Images of distress and suffering are threatened also from another side: they risk being beautiful. We experience a certain malaise when we come away with this perversely pleasing impression. It is a reproach frequently leveled at Sebastio Salgado, and in particular at his series Migrations. The offense here is aestheticism: to avoid making a moral judgment by making an aesthetic one, to limit one's reaction to "it's beautiful" or "it's not beautiful," even in the face of revolting events to which one expects the reaction "this is evil." Nero fiddled while Rome burned, and Ukrainian scientists stood on a balcony to admire the fireworks produced by the explosion of the central reactor at Chernobyl.

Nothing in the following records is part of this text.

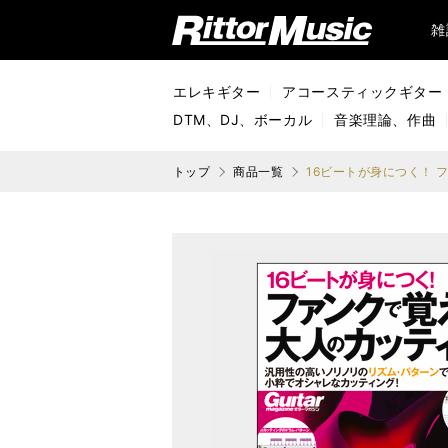
リットーミュージック (Rittor Music)
雑
エレキギター
アコースティックギター
DTM、DJ、ボーカル
音楽理論、作曲
トップ
商品一覧
16ビートが身につく！ 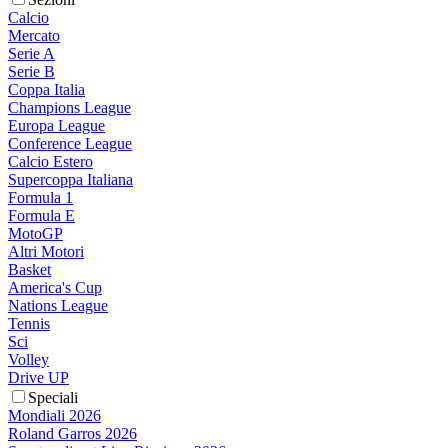
Calcio
Mercato
Serie A
Serie B
Coppa Italia
Champions League
Europa League
Conference League
Calcio Estero
Supercoppa Italiana
Formula 1
Formula E
MotoGP
Altri Motori
Basket
America's Cup
Nations League
Tennis
Sci
Volley
Drive UP
Speciali
Mondiali 2026
Roland Garros 2026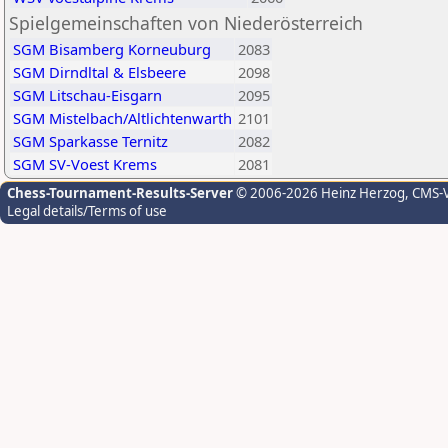
Spielgemeinschaften von Niederösterreich
SGM Bisamberg Korneuburg
2083
SGM Dirndltal & Elsbeere
2098
SGM Litschau-Eisgarn
2095
SGM Mistelbach/Altlichtenwarth
2101
SGM Sparkasse Ternitz
2082
SGM SV-Voest Krems
2081
Chess-Tournament-Results-Server
© 2006-2026 Heinz Herzog
, CMS-
Legal details/Terms of use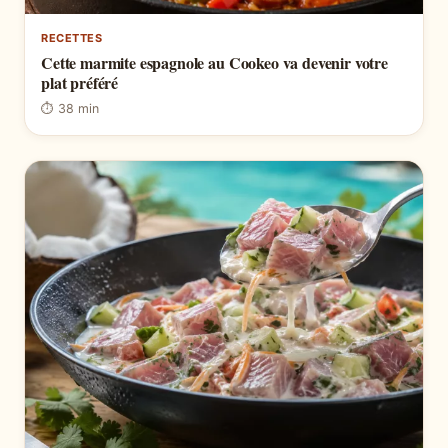
RECETTES
Cette marmite espagnole au Cookeo va devenir votre
plat préféré
⏱ 38 min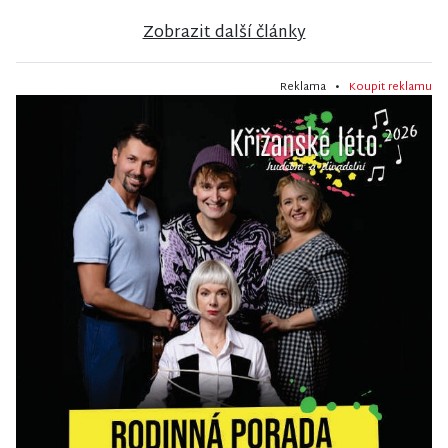
Zobrazit další články
Reklama •
Koupit reklamu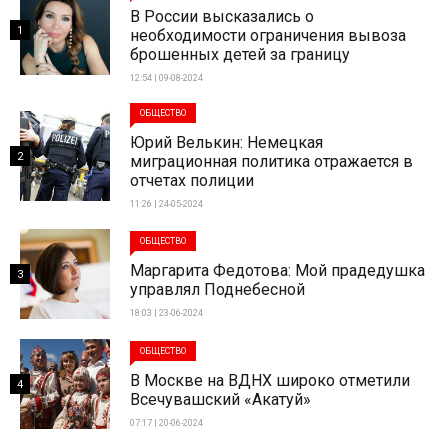
В России высказались о
1
необходимости ограничения вывоза
брошенных детей за границу
12:54 | 09-08-2024
ОБЩЕСТВО
Юрий Велькин: Немецкая
2
миграционная политика отражается в
отчетах полиции
11:26 | 24-05-2024
ОБЩЕСТВО
Маргарита Федотова: Мой прадедушка
3
управлял Поднебесной
18:03 | 23-06-2024
ОБЩЕСТВО
В Москве на ВДНХ широко отметили
4
Всечувашский «Акатуй»
07:17 | 20-06-2024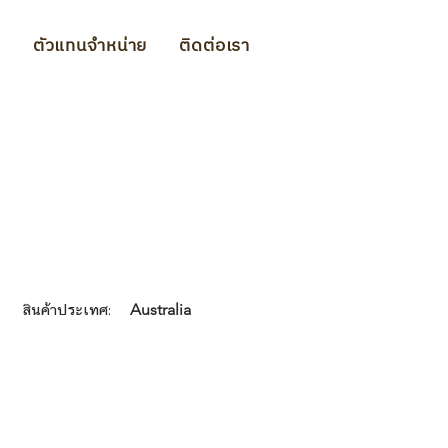
ม
ตัวแทนจำหน่าย
ติดต่อเรา
สินค้าประเทศ:
Australia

There are several sides to this problem. One is linked to the presence of the photographer: he must not give us the impression that he could have prevented the disaster but refrained from doing so in order to come away with a fine photograph or to experience an intense sensation. What can shock in some of Salgado's images is not their beauty but their generality-all the exoduses of the earth are confused and run together, severed from their concrete political contexts-and the anonymity of his photographic subjects, stripped of their individuality and transformed into symbols of distress. "It is significant," Sontag notes, "that the powerless are not named in the captions."

Moreover, the discomfort evoked by certain images of catastrophe-the ones that we say are "too beautiful to be true"proceeds from an aesthetic judgment rather than an ethical one. They lack internal coherence. If their purpose is to make us more sensitive to disaster, then the very beauty of the image becomes a distraction and a discomfort. And if they are designed to make us admire beauty, why focus only upon the children in rags, or upon the emaciated man? What we call the truth of an image-which is not reducible to the fact that the object photographed exists somewhere in the world-is at the same time its beauty; and if the truth and the beauty are separated, both suffer.

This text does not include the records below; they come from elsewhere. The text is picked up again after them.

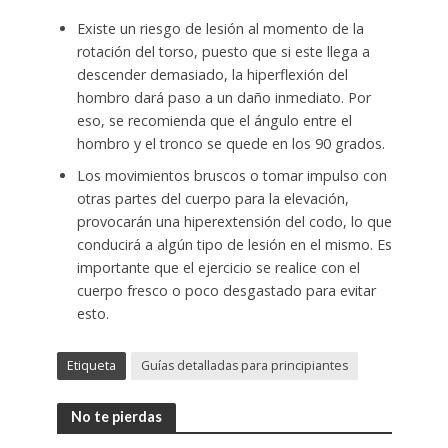
Existe un riesgo de lesión al momento de la
rotación del torso, puesto que si este llega a
descender demasiado, la hiperflexión del
hombro dará paso a un daño inmediato. Por
eso, se recomienda que el ángulo entre el
hombro y el tronco se quede en los 90 grados.
Los movimientos bruscos o tomar impulso con
otras partes del cuerpo para la elevación,
provocarán una hiperextensión del codo, lo que
conducirá a algún tipo de lesión en el mismo. Es
importante que el ejercicio se realice con el
cuerpo fresco o poco desgastado para evitar
esto.
Etiqueta
Guías detalladas para principiantes
No te pierdas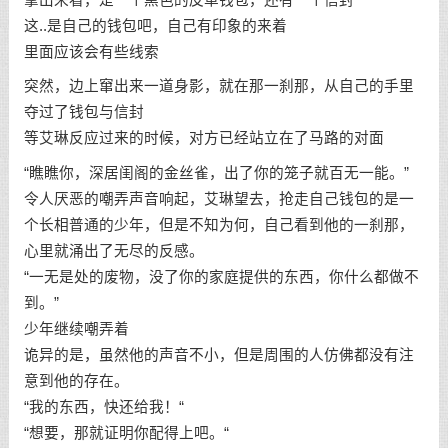
这..是自己的钱包吧，自己有印象的来着
里面应该会有些线索
突然，边上窜出来一道身影，就在那一刹那，从自己的手里
夺过了钱包与信封
等艾琳反应过来的时候，对方已经站立在了马路的对面
“瞧瞧你，深居闺阁的金丝雀，出了你的笼子就百无一能。”
令人厌恶的嘲弄声音响起，艾琳望去，抢走自己钱包的是一
个长相普通的少年，但是不知为何，自己看到他的一刹那，
心里就涌出了无尽的反感。
“一无是处的废物，没了你的家庭提供的东西，你什么都做不
到。”
少年继续嘲弄着
诡异的是，虽然他的声音不小，但是周围的人仿佛都没有注
意到他的存在。
“我的东西，快还给我！“
“想要，那就证明你配得上吧。“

That we choose to look at the suffering of others should not make us feel guilty, but neither should it be a source of pride. For the word is as necessary as the image: the latter strikes the imagination (which is always too weak), the former helps us to understand. Moreover, representation, even with the best will in the world, cannot replace experience. No filmed bombardment can reproduce the effect of actual falling bombs, of the bodies of loved ones dug from the ruins. This is doubtless one of the reasons why wars, the most abundantly represented events in the history of mankind, still continue. We never seem to know them well enough.